Ich frage mich, wer dieser Patient ist. Es muss sich um jemanden mit großem Einfluss handeln. Vielleicht ist er ein geflohener Adliger, dem man Verrat vorwirft und der jetzt erst gefangen genommen wurde.

Unruhig konzentrierte er sich auf den Findungszauber. Er glaubte, dass das Zupfen an seinem Brustbein intensiver war. Vermutlich bedeutete es, dass sich sein Opfer in der Nähe befand. Er rechnete nach. Ihm blieben acht Tage, bis er das Ritual spätestens ausführen musste. Sicher genügte die Zeit, um einen Blick auf diesen mysteriösen Patienten zu werfen und anschließend seiner Wege zu gehen.

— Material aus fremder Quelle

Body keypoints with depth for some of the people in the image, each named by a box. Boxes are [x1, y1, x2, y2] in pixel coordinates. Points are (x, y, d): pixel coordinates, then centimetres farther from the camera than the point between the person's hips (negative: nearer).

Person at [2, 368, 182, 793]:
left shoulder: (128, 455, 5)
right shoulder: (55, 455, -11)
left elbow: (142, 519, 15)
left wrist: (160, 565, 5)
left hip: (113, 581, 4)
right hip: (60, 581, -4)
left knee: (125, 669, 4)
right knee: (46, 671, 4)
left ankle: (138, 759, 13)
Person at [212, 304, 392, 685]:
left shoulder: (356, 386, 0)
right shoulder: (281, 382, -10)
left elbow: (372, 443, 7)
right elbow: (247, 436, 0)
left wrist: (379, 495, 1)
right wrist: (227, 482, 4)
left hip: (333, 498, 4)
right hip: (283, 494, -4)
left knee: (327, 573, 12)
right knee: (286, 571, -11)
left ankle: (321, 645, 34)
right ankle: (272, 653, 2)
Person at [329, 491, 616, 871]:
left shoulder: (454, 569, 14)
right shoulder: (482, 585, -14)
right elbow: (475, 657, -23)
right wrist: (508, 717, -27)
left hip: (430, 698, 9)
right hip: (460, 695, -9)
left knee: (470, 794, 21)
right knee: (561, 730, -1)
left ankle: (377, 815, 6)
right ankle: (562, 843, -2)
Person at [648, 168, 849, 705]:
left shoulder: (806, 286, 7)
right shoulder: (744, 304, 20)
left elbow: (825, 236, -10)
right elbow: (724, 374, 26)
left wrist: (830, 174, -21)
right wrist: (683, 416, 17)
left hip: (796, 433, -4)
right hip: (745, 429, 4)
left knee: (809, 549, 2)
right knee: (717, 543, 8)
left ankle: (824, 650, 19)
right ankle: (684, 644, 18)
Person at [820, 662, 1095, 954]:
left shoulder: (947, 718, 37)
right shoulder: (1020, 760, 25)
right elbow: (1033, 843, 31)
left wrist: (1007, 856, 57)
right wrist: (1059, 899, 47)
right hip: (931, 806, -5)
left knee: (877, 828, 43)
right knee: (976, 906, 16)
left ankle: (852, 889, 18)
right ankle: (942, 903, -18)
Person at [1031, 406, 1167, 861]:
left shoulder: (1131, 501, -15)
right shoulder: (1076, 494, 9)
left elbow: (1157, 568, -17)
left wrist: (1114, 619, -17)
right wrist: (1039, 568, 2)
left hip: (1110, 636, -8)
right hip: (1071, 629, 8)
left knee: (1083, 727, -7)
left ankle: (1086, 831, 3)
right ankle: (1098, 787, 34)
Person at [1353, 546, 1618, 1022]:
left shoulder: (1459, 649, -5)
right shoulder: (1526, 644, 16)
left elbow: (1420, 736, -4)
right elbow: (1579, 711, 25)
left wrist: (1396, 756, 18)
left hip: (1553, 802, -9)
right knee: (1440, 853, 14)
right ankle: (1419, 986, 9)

Selbst wenn es länger als erwartet dauert, wird sich hier in Valence mit Sicherheit jemand finden, den niemand vermisst, kam es ihm wie vom Leibhaftigen persönlich eingeflüstert in den Sinn. Er unterdrückte den Impuls, das Kreuz zu schlagen. Er sollte möglichst bald wieder eine Messe besuchen, um Gott seiner Seele gnädig zu stimmen.

»Darf ich dich um einen Gefallen bitten?«, unterbrach Bianchi seine Gedanken.

»Worum geht es denn?«

»Da ich mich mit der Behandlung mit Thymian nicht auskenne und mir diese Fieberkrankheit Rätsel aufgibt, die ich nicht zu lösen vermag … wäre es zu viel verlangt, wenn du dir meinen Patienten ansehen würdest? Vielleicht kannst du ihm helfen. Du erscheinst mir zumindest ein erfahrener Arzt zu sein.«

»Natürlich«, antwortete Jakob und bemühte sich um einen neutralen Tonfall, um durch seine Vorfreude kein Misstrauen in Bianchi zu wecken.

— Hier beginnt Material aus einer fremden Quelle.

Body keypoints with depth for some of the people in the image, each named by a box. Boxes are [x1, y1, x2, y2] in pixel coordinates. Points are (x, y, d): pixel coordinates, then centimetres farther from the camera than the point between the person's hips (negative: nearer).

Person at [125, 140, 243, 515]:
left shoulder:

Dieser trank seinen Becher aus und legte ein paar Münzen daneben. »Wunderbar. Komm morgen Vormittag in die Zitadelle. Die Leute hier nennen sie Hôtel du Gouvernement.« Er schnaubte abfällig. »Es ist ein heruntergekommenes Gemäuer, einem Gefängnis würdig, aber eine Beleidigung für meinen Patienten.« Er stemmte sich hoch, nickte Jakob zu und schwankte hinaus.